I want that each row will be handled by one thread only. So, I've added a column - "IsInProccess", and in the threads SELECT statement I've added "WHERE IsInProccess = 0". In addition I use "SELECT FOR UPDATE" so after a thread get a row from the table no other thread will get it before it puts 1 in "IsInProccess".

The problem is that I have many threads and in many times the following scenario happens: Thread A selecting by "SELECT FOR UPDATE" form the table and getting row no. 1. Before it changes IsInProccess to 1, thread B selects in the same way from the table and get row no 1 too. Oracle save row no. 1 to thread A session and thread B can't change this row and return an error - "Fail to be fetched".

I want that when some thread select from the table Oracle will return rows that are no saved to other open session.

Can I do that?

A: 

One solution:

  1. Put the select and update queries into a transaction. This sort of problem is exactly why transactions were invented.

  2. You also need to worry about "orphan" rows - e.g. a thread picks up the row and then dies without finishing the work. To solve that, one solution is to have 2 columns: "IsInProcess" and "StartprocessingTime".

    isInProcess will have 3 values: 0 (not processed), 1 (picked up), 2 (done).

    The original transaction will set the row's "isInProcess" to 1 and "StartprocessingTime" to something else, but the select will also add this to where clause (assuming you can specify a valid timeout period)

    "WHERE isInProcess = 0 OR (isInProcess = 1 AND StartprocessingTime < getdate()-timeout)".

    Please note that the syntax above is not ORACLE, just pseudo-code.

DVK
DVK - I don't understand your solution "Put the select and update queries into a transaction". Can you explain please? About point no. 2 - I 'am aware to this problem and handling it in a seperate process that maintain the table.
Roy Tsabari
+1  A: 

This is a sketch of a solution that I've seen used very successfully before:

  1. Use the SELECT FOR UPDATE NOWAIT syntax so that if the session cannot get a lock on a row immediately it raises an exception instead of waiting for the lock. The exception handler could wait a few seconds (e.g. with dbms_lock.sleep); the whole block could be wrapped in a loop which tries again a certain number of times before it gives up.

  2. Add WHERE ROWNUM<=n to the query so that it only tries to get a certain number of rows (e.g. 1) at a time; if it succeeds, update the rows as "in process".

  3. A good way to mark rows as "in process" (that I've seen used successfully) is to have two columns - SID and SERIAL# - and update these columns with the SID and SERIAL# for the current session.

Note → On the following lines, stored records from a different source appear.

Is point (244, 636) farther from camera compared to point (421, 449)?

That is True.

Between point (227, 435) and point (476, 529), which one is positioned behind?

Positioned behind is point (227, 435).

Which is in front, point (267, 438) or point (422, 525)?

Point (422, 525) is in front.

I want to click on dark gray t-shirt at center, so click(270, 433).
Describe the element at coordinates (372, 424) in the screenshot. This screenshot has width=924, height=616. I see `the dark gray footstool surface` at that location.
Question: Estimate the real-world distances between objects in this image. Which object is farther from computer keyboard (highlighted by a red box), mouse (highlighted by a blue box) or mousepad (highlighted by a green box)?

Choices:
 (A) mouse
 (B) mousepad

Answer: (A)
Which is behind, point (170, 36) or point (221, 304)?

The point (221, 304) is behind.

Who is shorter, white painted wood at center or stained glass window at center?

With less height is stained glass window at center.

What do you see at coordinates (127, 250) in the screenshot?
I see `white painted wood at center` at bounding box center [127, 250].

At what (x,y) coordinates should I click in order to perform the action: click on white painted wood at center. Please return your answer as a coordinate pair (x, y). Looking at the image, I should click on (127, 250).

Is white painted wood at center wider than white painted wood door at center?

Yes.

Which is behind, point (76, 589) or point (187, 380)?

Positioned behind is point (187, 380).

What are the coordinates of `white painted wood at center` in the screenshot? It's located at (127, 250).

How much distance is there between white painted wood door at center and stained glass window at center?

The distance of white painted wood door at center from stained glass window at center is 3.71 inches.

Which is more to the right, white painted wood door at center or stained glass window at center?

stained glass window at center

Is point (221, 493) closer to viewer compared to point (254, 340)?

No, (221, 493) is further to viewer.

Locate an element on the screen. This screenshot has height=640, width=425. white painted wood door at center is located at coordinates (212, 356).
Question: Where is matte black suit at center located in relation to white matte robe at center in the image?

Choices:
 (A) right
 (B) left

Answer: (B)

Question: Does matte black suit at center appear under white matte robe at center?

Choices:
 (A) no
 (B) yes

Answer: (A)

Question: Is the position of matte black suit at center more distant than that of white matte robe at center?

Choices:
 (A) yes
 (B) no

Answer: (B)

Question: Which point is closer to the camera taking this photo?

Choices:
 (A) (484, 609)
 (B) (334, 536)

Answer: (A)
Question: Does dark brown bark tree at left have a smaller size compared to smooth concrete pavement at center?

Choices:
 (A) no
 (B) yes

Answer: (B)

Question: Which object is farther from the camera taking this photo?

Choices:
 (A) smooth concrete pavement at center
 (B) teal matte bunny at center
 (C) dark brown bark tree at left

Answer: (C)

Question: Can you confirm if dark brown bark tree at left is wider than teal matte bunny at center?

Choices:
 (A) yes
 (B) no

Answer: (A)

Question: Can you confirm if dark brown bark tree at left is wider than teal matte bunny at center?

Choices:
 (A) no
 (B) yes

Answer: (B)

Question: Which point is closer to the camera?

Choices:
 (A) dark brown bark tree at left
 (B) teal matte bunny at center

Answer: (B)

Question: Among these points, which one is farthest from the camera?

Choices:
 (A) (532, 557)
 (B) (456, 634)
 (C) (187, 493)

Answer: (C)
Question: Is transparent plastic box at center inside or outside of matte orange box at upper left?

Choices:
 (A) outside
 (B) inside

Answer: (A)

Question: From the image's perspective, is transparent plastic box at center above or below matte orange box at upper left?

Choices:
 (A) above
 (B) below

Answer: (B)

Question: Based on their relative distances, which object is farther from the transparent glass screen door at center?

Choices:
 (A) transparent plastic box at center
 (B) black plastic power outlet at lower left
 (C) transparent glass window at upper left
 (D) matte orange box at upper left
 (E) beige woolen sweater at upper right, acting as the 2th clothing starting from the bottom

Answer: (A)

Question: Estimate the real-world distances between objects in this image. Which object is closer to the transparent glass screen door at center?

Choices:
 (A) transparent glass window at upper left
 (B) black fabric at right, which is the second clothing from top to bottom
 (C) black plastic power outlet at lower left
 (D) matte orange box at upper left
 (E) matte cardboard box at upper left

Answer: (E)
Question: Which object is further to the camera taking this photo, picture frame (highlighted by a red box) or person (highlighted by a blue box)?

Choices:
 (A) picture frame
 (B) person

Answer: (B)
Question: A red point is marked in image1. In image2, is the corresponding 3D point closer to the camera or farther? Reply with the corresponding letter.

  4. In case a session fails while it has the rows marked as "in process", another process could "clean up" the rows that were marked as "in process" by searching for any rows that have SID/SERIAL# that are not found as active sessions in v$session.

Jeffrey Kemp
Jeffrey, thanks for the answer.1. I already use SELECT FOR UPDATE NOWAIT.2. In each select statement only one row is returned.3. This is exactly the solution I 'am implementing right now - I thought that maybe there is a better solution.
Roy Tsabari
@Roy - I think the difference is that you must handle the exceptions as Jeffrey outlines
dpbradley
@Roy - it wasn't obvious from your question that you're marking rows with the sid/serial# of the session. And as dpbradley has pointed out, the exception handling is the key here.
Jeffrey Kemp
+2  A: 

Oracle have already solved this for you: use the Advanced Queueing API

David Aldridge
A: 

If you have 11g, look at SKIP LOCKED It is there, but undocumented (and therefore unsupported and maybe buggy) in 10g. That way, when Session A locks the row, Session B can skip it and process the next.

Gary
Gary, just wanted you to know - I used your tip at work and it was great. We didn't know about this Oracle functionality. Thank you.